#### READING TEXT:
• • • •

Our Team

Timm Esque

Timm Esque started volunteering with Reap Goodness in 2020 and is currently the leader of the Heartland Trial at Boyce Thompson Arboretum. He also teaches embodied leadership and co-hosts a podcast called Mind & Body@Work through the company he co-founded – East Valley Leader Lab.

Timm spent his formative years in a variety of roles at Intel Corporation, eventually becoming an internal consultant to high stakes project teams. Later Timm published his key learnings at Intel (No Surprises Project Management, 1999) and consulted to teams globally, including Fortune 100, small businesses, nonprofits and US AID. He has consulted and/or presented in 21 countries.

Anne Ellis, PhD

Landscape designer and consultant Anne Ellis has worked in industrial, academic and government research, and holds earned degrees in Organic Chemistry, Business Management, and Environmental Policy. A certified Master Gardener, she earned credentials as a Landscape Designer through the ASLA-accredited Desert Botanical Garden in 2020.

Anne focuses on xeriscaping and desert-adapted plants with an emphasis on native desert plants. She has been gardening and planting trees since childhood and has now been gardening in the desert for over 25 years.

• • • •

#### DATA:
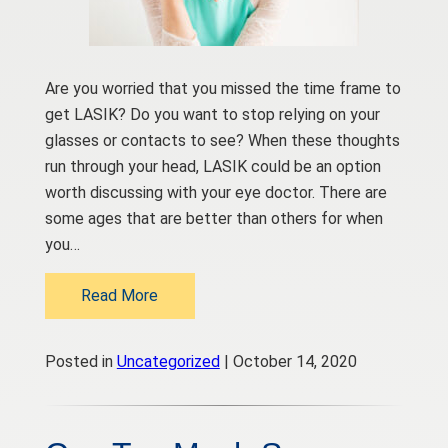
Are you worried that you missed the time frame to
get LASIK? Do you want to stop relying on your
glasses or contacts to see? When these thoughts
run through your head, LASIK could be an option
worth discussing with your eye doctor. There are
some ages that are better than others for when
you…
Read More
Posted in
Uncategorized
| October 14, 2020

• • • •

#### INSTRUCTIONS:
1) Please answer these questions using the team page:
(a) In what year did Timm Esque start volunteering with Reap Goodness?
(b) In how many countries has Timm consulted and/or presented?
(c) For how long has Anne Ellis been gardening in the desert?
2) Update the team page by writing out everything from "Anne Ellis, PhD" down to "Garden in 2020.", with "Master Gardener" replaced by "Master Naturalist".
The records are separate material and have no connection to the team page.

#### RESULTS:
1)
(a) 2020
(b) 21
(c) Over 25 years

2)
Anne Ellis, PhD

Landscape designer and consultant Anne Ellis has worked in industrial, academic and government research, and holds earned degrees in Organic Chemistry, Business Management, and Environmental Policy. A certified Master Naturalist, she earned credentials as a Landscape Designer through the ASLA-accredited Desert Botanical Garden in 2020.